ISSN: 1391 - 0531
Sunday, November 26, 2006
Vol. 41 - No 26
Financial Times  

Eagle revenue up but profits fall sharply in Q3, 2006

Eagle Insurance Company’s consolidated revenue rose to Rs 3,309 million for the nine months ended 30th September 2006 but profits fell sharply.

The company said total gross written premium income of the company was Rs. 3,091 million, an increase of 13%.

Pre-tax profit for the period was Rs.71.6 million, 51% lower than the corresponding period of 2005, mainly due to high non life claims and lower investment income. As in previous years, the quarterly results do not include a contribution from the life insurance business, which is determined annually after the actuarial valuation at the year end and is included in the full year results, the company said.

Although the year-to-date profit is significantly lower than the same period last year, an interim dividend of Rs. 2.50 per share has been approved by the board, which maintains the interim dividend at the same level as the prior year. The amount of any subsequent final dividend will depend upon the level of profits reported in the audited accounts for the full year.

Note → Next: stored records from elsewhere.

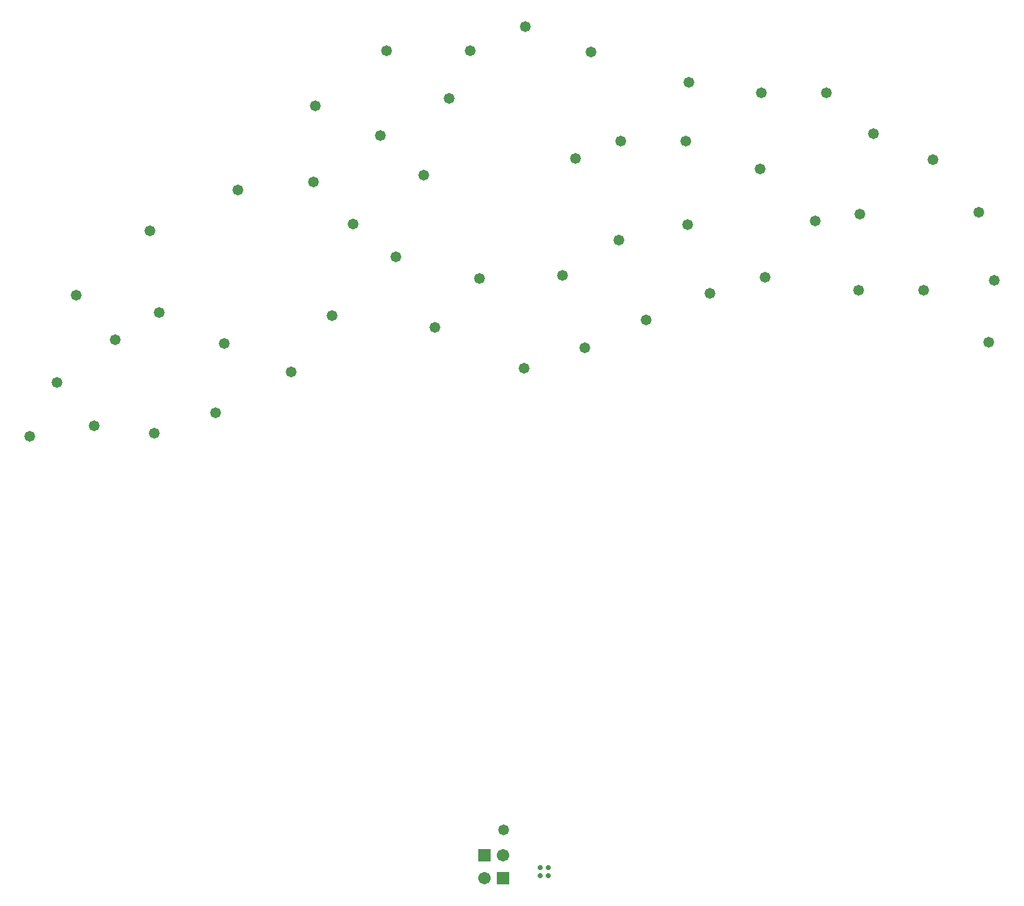
<source format=gbr>
%TF.GenerationSoftware,Altium Limited,Altium Designer,20.0.14 (345)*%
G04 Layer_Color=16711935*
%FSLAX45Y45*%
%MOMM*%
%TF.FileFunction,Soldermask,Bot*%
%TF.Part,Single*%
G01*
G75*
%TA.AperFunction,ComponentPad*%
%ADD27R,1.70320X1.70320*%
%ADD28C,1.70320*%
%TA.AperFunction,ViaPad*%
%ADD29C,1.47320*%
%ADD30C,0.70320*%
D27*
X9410700Y5346700D02*
D03*
X9664700Y5029200D02*
D03*
D28*
Y5346700D02*
D03*
X9410700Y5029200D02*
D03*
D29*
X9969500Y16678500D02*
D03*
X10871200Y16335600D02*
D03*
X10655300Y14875101D02*
D03*
X11277600Y15116400D02*
D03*
X12204700Y15916499D02*
D03*
X13195300Y15776801D02*
D03*
X14084300D02*
D03*
X12166600Y15116400D02*
D03*
X13182600Y14735400D02*
D03*
X13931900Y14024200D02*
D03*
X14732001Y15217999D02*
D03*
X14541499Y14113100D02*
D03*
X15544800Y14862399D02*
D03*
X16167101Y14138499D02*
D03*
X14528799Y13071700D02*
D03*
X15417799D02*
D03*
X16383000Y13211400D02*
D03*
X16306799Y12360500D02*
D03*
X12192000Y13973399D02*
D03*
X13246100Y13249500D02*
D03*
X12496800Y13033600D02*
D03*
X11252200Y13757500D02*
D03*
X11620500Y12665300D02*
D03*
X10477500Y13274899D02*
D03*
X10782300Y12284300D02*
D03*
X9956800Y12004900D02*
D03*
X9347200Y13236800D02*
D03*
X8586300Y14646500D02*
D03*
X8928100Y15700600D02*
D03*
X8077200Y16348300D02*
D03*
X7988300Y15192599D02*
D03*
X8205300Y13528900D02*
D03*
X7620000Y13982700D02*
D03*
X7075000Y14557600D02*
D03*
X7099300Y15599001D02*
D03*
X8737600Y12563700D02*
D03*
X7329000Y12728800D02*
D03*
X6769100Y11954100D02*
D03*
X5740400Y11395300D02*
D03*
X4902200Y11115900D02*
D03*
X4076700Y11217500D02*
D03*
X3200400Y11077800D02*
D03*
X3568700Y11814400D02*
D03*
X5854700Y12347800D02*
D03*
X4965700Y12766900D02*
D03*
X4368800Y12398600D02*
D03*
X3835400Y13008200D02*
D03*
X9220200Y16348300D02*
D03*
X4838700Y13884500D02*
D03*
X9675200Y5689600D02*
D03*
X6045200Y14443300D02*
D03*
D30*
X10284100Y5067600D02*
D03*
X10174100D02*
D03*
X10284100Y5177600D02*
D03*
X10174100D02*
D03*
%TF.MD5,ea8a85b6b94187fe56fe9cd969e0a516*%
M02*

</source>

Managing Director Deepal Sooriyaarachchi said, “Our third quarter results are satisfactory. We are in the process of expanding our distribution reach. We have put in place strategies to enhance distribution effectiveness and achieve continued growth momentum.”

Leveraging on the bancassurance expertise of the Aviva group, the company has secured Standard Chartered Bank as its second bancassurance partnership.

Eagle Insurance chairman Grant Barrans said the results were satisfactory especially given the difficult domestic environment in Sri Lanka currently.

In February 2006, the Aviva group acquired a majority stake in Eagle, with National Development Bank remaining a significant shareholder. Aviva is the world’s oldest insurance group, with a history dating back 300 years to 1696.